● **Chart interpretation exercises**
======
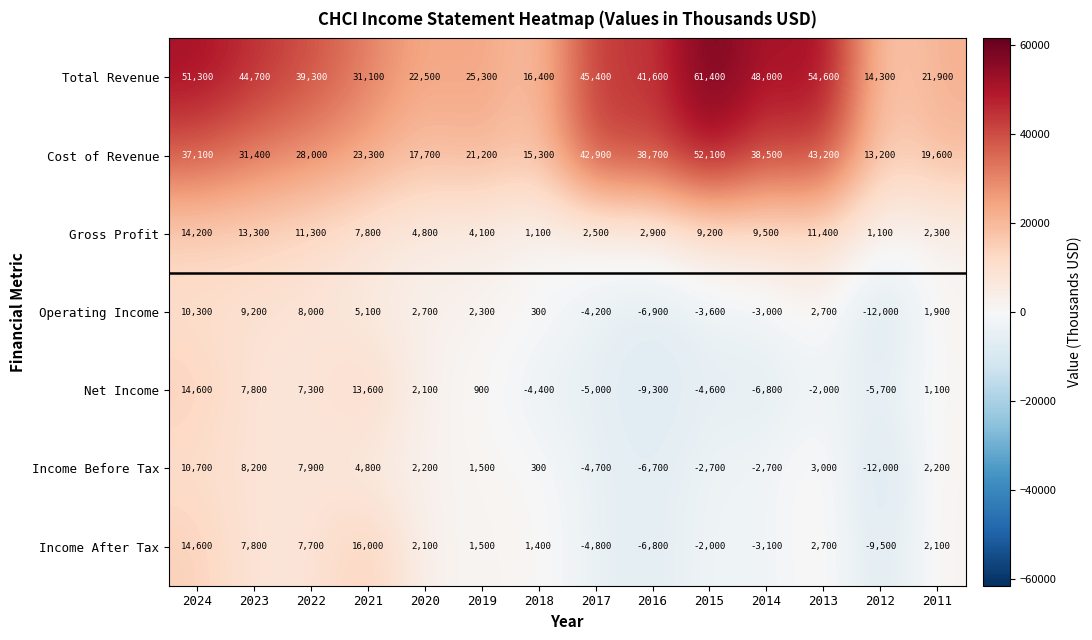

Where is Operating Income nearest to the value -850?

2018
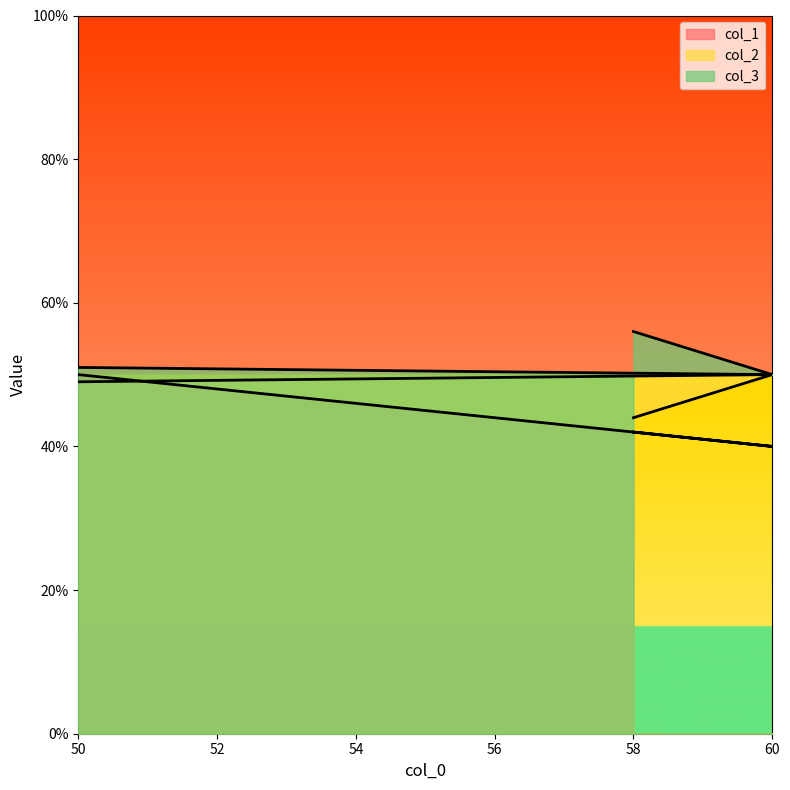

How many series are shown in this chart?

3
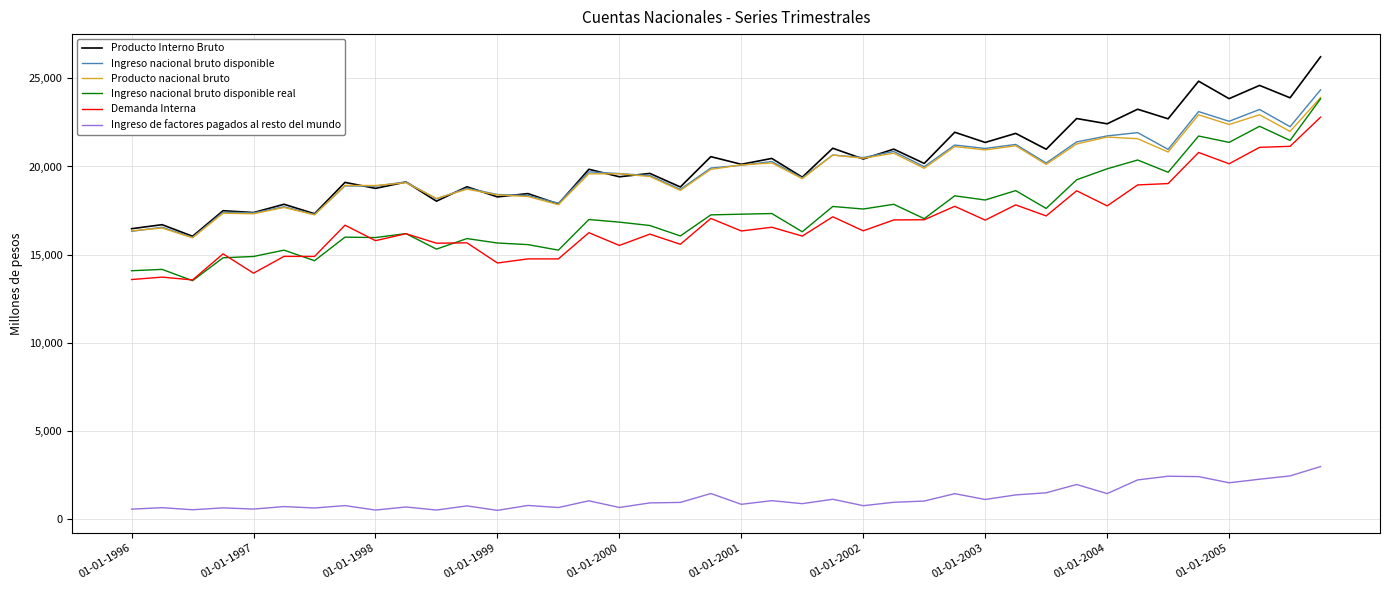

What is the highest value of the Producto Interno Bruto series?

26222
======
● **YOUR INSTRUCTIONS**
Format the material above as a JSON list of strings with one string per line. Skip blank lines and leave out the pictures.

● **TASK RESULT**
[
  "Where is Operating Income nearest to the value -850?",
  "2018",
  "How many series are shown in this chart?",
  "3",
  "What is the highest value of the Producto Interno Bruto series?",
  "26222"
]